The lines to retype are the one with "Wir sind fest" and all that follow it to the end of the entries below; copy them exactly and nothing else.
[[ DATA IN THIS EXERCISE open ]]
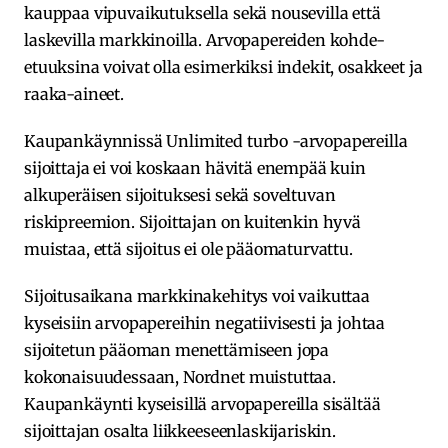
kauppaa vipuvaikutuksella sekä nousevilla että
laskevilla markkinoilla. Arvopapereiden kohde-
etuuksina voivat olla esimerkiksi indekit, osakkeet ja
raaka-aineet.
Kaupankäynnissä Unlimited turbo -arvopapereilla
sijoittaja ei voi koskaan hävitä enempää kuin
alkuperäisen sijoituksesi sekä soveltuvan
riskipreemion. Sijoittajan on kuitenkin hyvä
muistaa, että sijoitus ei ole pääomaturvattu.
Sijoitusaikana markkinakehitys voi vaikuttaa
kyseisiin arvopapereihin negatiivisesti ja johtaa
sijoitetun pääoman menettämiseen jopa
kokonaisuudessaan, Nordnet muistuttaa.
Kaupankäynti kyseisillä arvopapereilla sisältää
sijoittajan osalta liikkeeseenlaskijariskin.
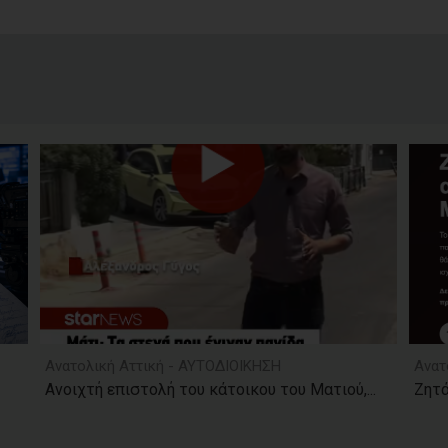
Ανατολική Αττική - ΑΥΤΟΔΙΟΙΚΗΣΗ
Ανατ
Ανοιχτή επιστολή του κάτοικου του Ματιού,...
Ζητά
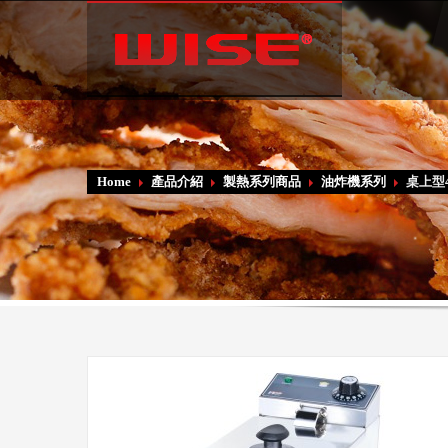
Language:
Home
產品介紹
製熱系列商品
油炸機系列
桌上型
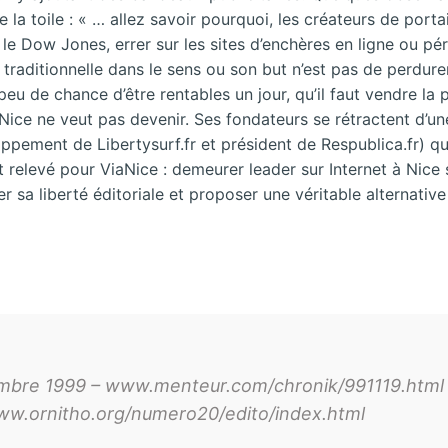
la toile : « … allez savoir pourquoi, les créateurs de portai
r le Dow Jones, errer sur les sites d’enchères en ligne ou pé
se traditionnelle dans le sens ou son but n’est pas de perdu
eu de chance d’être rentables un jour, qu’il faut vendre la p
iaNice ne veut pas devenir. Ses fondateurs se rétractent d
oppement de Libertysurf.fr et président de Respublica.fr) 
est relevé pour ViaNice : demeurer leader sur Internet à Nic
 sa liberté éditoriale et proposer une véritable alternative
mbre 1999 – www.menteur.com/chronik/991119.html (
 www.ornitho.org/numero20/edito/index.html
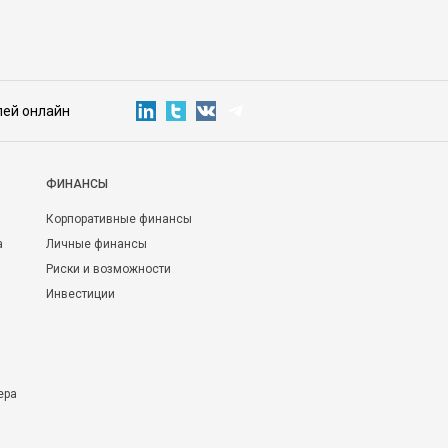
лей онлайн
ФИНАНСЫ
Корпоративные финансы
а
Личные финансы
Риски и возможности
Инвестиции
ера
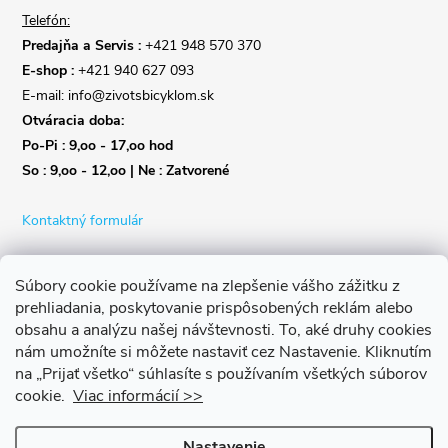
Telefón:
Predajňa a Servis :
+421 948 570 370
E-shop :
+421 940 627 093
E-mail: info@zivotsbicyklom.sk
Otváracia doba:
Po-Pi : 9,oo - 17,oo hod
So : 9,oo - 12,oo | Ne : Zatvorené
Kontaktný formulár
Súbory cookie používame na zlepšenie vášho zážitku z
prehliadania, poskytovanie prispôsobených reklám alebo
obsahu a analýzu našej návštevnosti.
To, aké druhy cookies
nám umožníte si môžete nastaviť cez Nastavenie.
Kliknutím
na „Prijať všetko“ súhlasíte s používaním všetkých súborov
cookie.
Viac informácií >>
Nastavenie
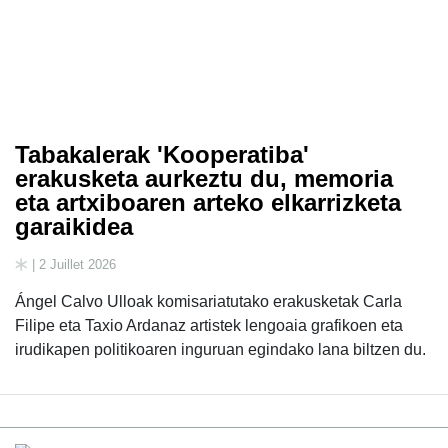
Tabakalerak 'Kooperatiba'
erakusketa aurkeztu du, memoria
eta artxiboaren arteko elkarrizketa
garaikidea
| 2 Juillet 2026
Ángel Calvo Ulloak komisariatutako erakusketak Carla
Filipe eta Taxio Ardanaz artistek lengoaia grafikoen eta
irudikapen politikoaren inguruan egindako lana biltzen du.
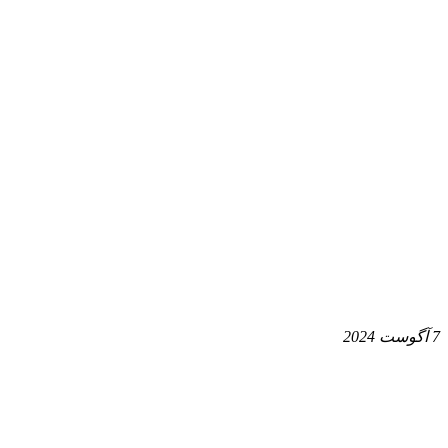
7 آگوست 2024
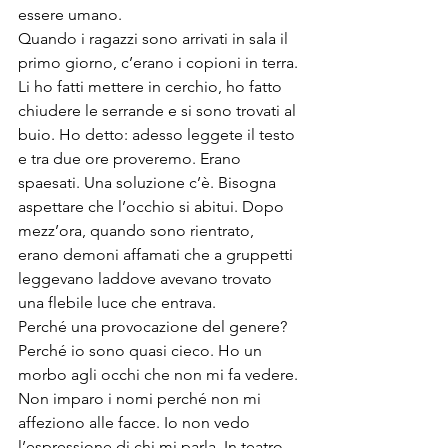
essere umano.

Quando i ragazzi sono arrivati in sala il 
primo giorno, c’erano i copioni in terra. 
Li ho fatti mettere in cerchio, ho fatto 
chiudere le serrande e si sono trovati al 
buio. Ho detto: adesso leggete il testo 
e tra due ore proveremo. Erano 
spaesati. Una soluzione c’è. Bisogna 
aspettare che l’occhio si abitui. Dopo 
mezz’ora, quando sono rientrato, 
erano demoni affamati che a gruppetti 
leggevano laddove avevano trovato 
una flebile luce che entrava.

Perché una provocazione del genere? 
Perché io sono quasi cieco. Ho un 
morbo agli occhi che non mi fa vedere. 
Non imparo i nomi perché non mi 
affeziono alle facce. Io non vedo 
l’espressione di chi mi parla. In teatro, 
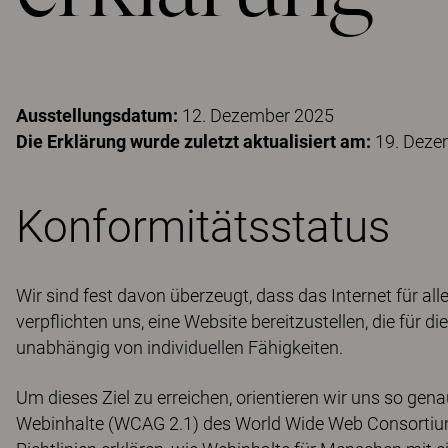
Ausstellungsdatum:
12. Dezember 2025
Die Erklärung wurde zuletzt aktualisiert am:
19. Deze
Konformitätsstatus
Wir sind fest davon überzeugt, dass das Internet für all
verpflichten uns, eine Website bereitzustellen, die für 
unabhängig von individuellen Fähigkeiten.
Um dieses Ziel zu erreichen, orientieren wir uns so gena
Webinhalte (WCAG 2.1) des World Wide Web Consortium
[[ DATA IN THIS EXERCISE closed ]]
* _OUTPUT_
Wir sind fest davon überzeugt, dass das Internet für all
verpflichten uns, eine Website bereitzustellen, die für 
unabhängig von individuellen Fähigkeiten.
Um dieses Ziel zu erreichen, orientieren wir uns so gena
Webinhalte (WCAG 2.1) des World Wide Web Consortium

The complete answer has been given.